## [Problem to work on]
Once the line with "Whole-slide image, haematoxylin" is found in the data, output it and each following line exactly, up to and including the line with "Pathologist's review note", and nothing before or after.

## [Supplied records]
+++++
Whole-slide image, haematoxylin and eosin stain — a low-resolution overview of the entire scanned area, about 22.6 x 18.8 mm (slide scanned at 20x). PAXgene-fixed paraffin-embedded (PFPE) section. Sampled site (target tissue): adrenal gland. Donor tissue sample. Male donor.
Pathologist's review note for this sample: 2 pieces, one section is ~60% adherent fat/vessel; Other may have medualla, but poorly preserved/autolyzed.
+++++
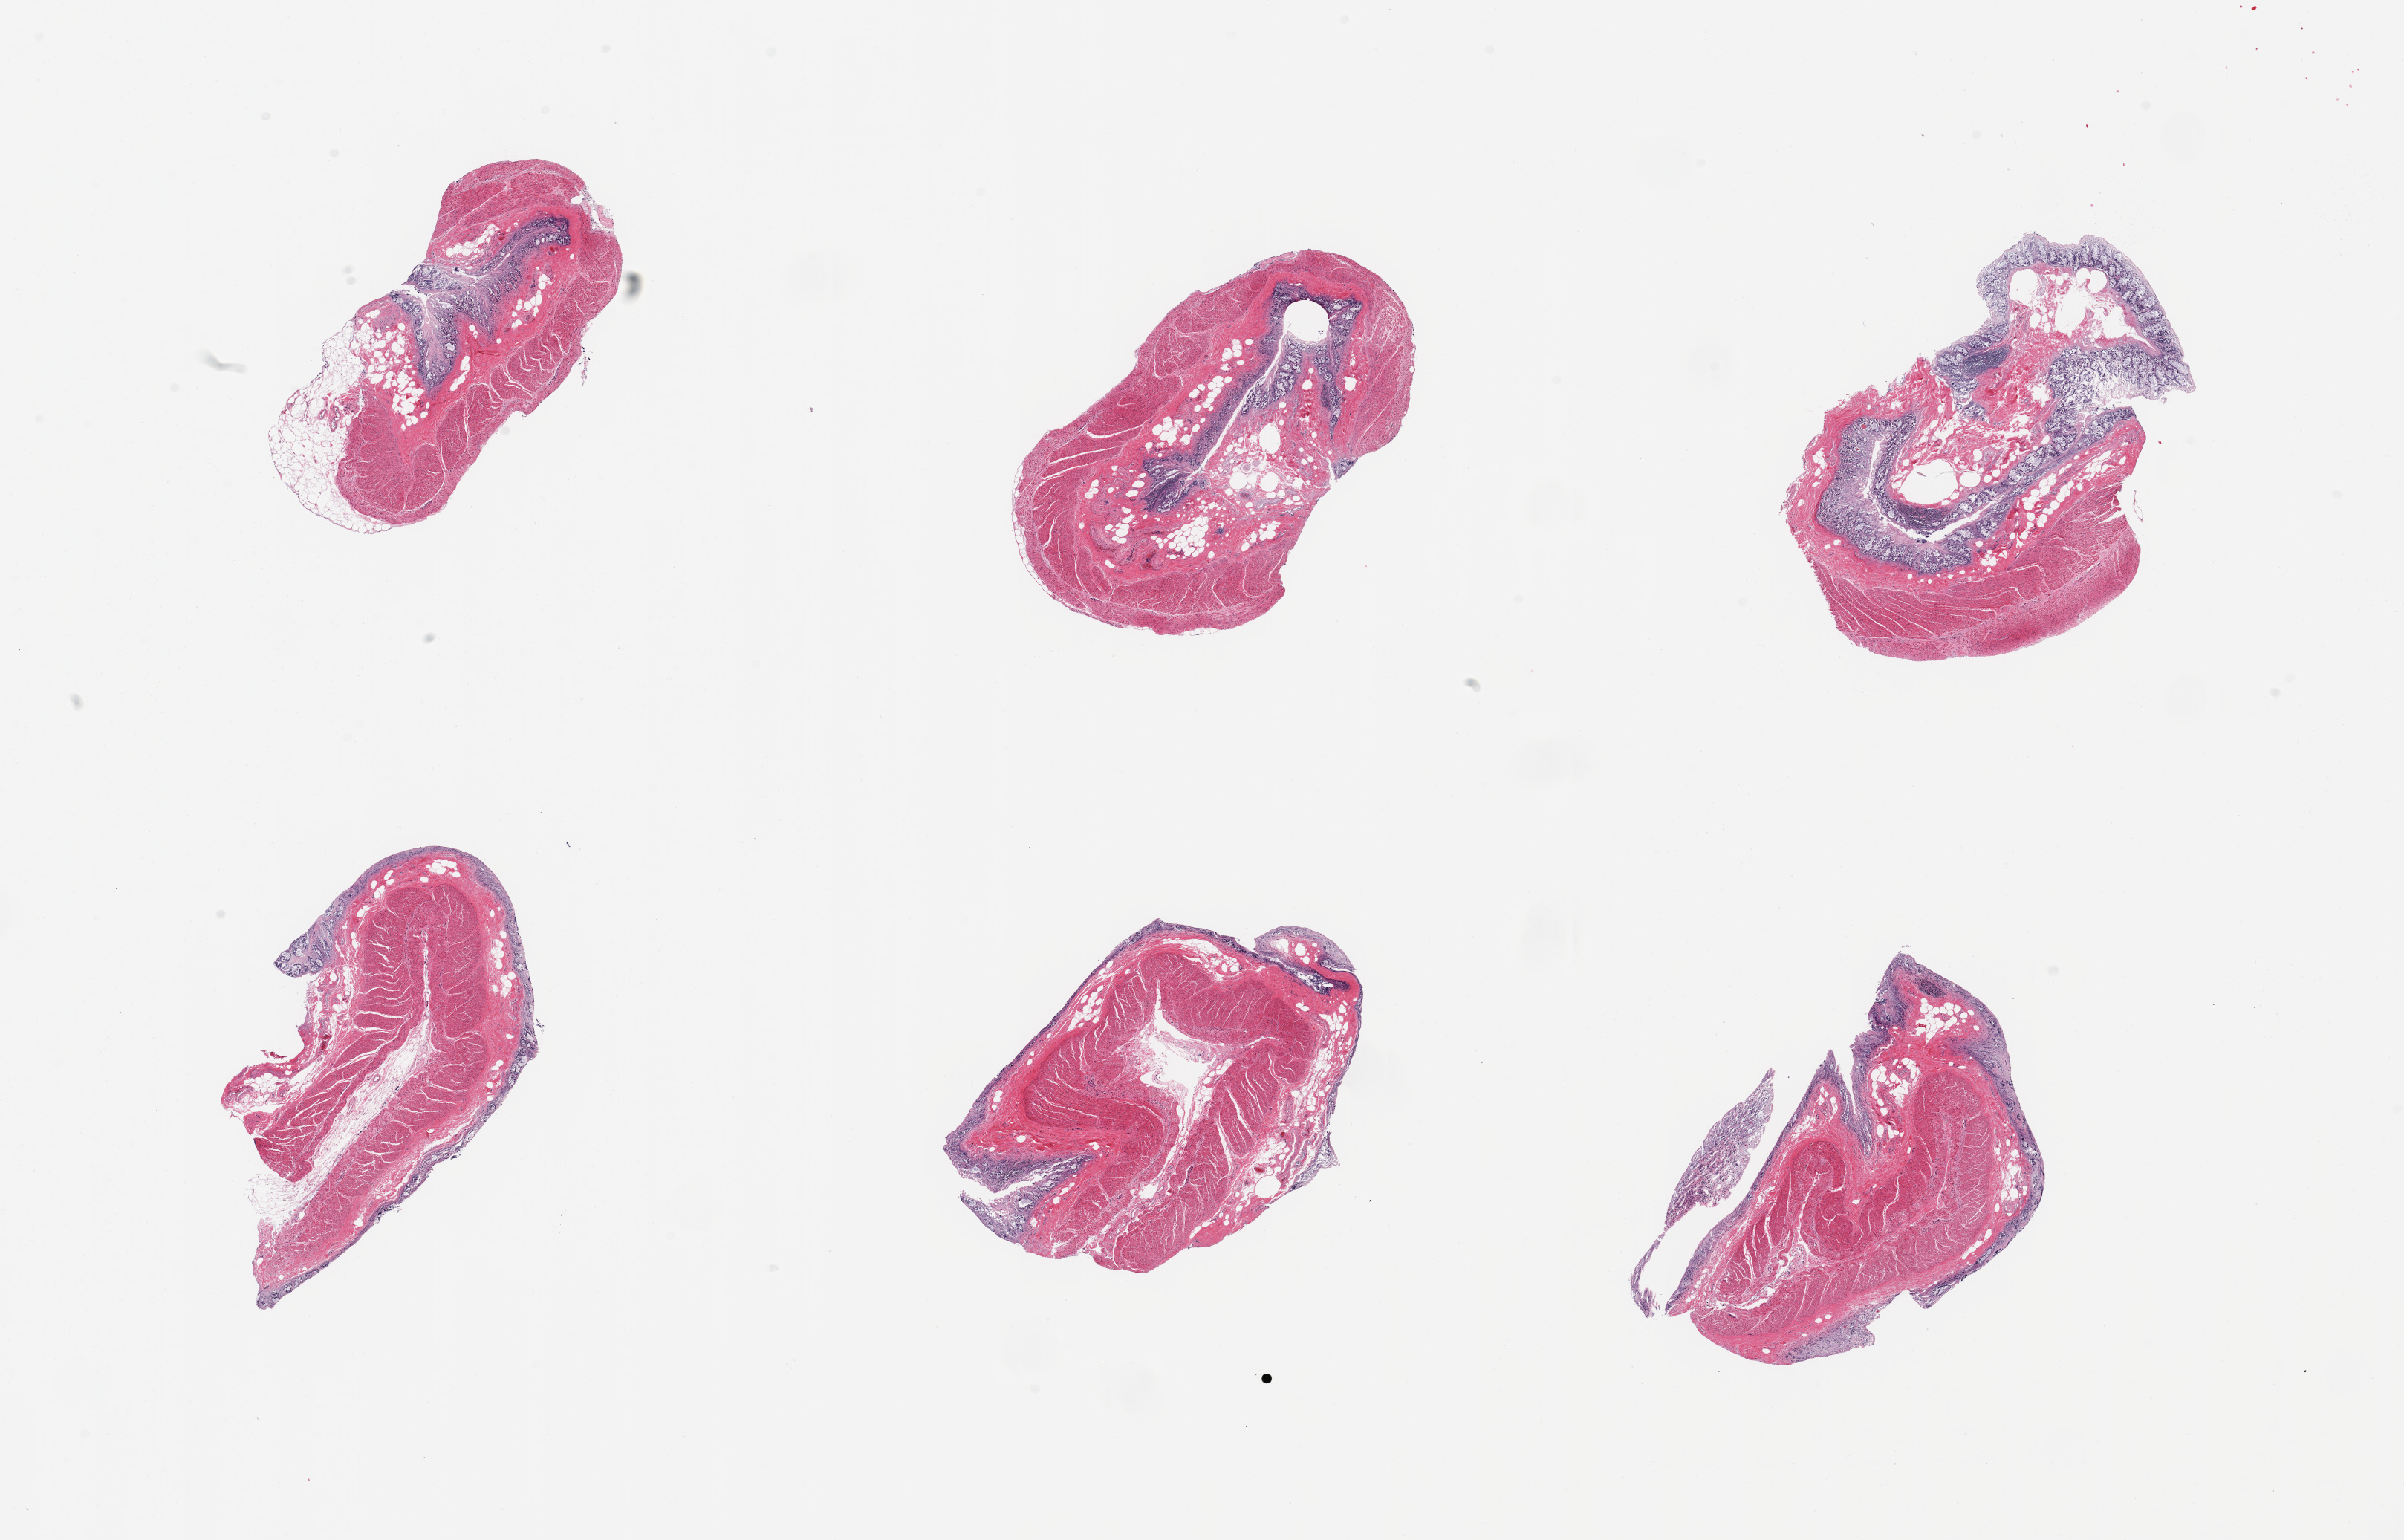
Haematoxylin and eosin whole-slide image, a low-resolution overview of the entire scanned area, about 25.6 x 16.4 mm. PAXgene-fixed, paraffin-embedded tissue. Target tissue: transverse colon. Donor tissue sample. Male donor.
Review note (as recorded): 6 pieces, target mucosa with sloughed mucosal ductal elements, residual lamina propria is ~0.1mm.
+++++
## [Answer section]
Whole-slide image, haematoxylin and eosin stain — a low-resolution overview of the entire scanned area, about 22.6 x 18.8 mm (slide scanned at 20x). PAXgene-fixed paraffin-embedded (PFPE) section. Sampled site (target tissue): adrenal gland. Donor tissue sample. Male donor.
Pathologist's review note for this sample: 2 pieces, one section is ~60% adherent fat/vessel; Other may have medualla, but poorly preserved/autolyzed.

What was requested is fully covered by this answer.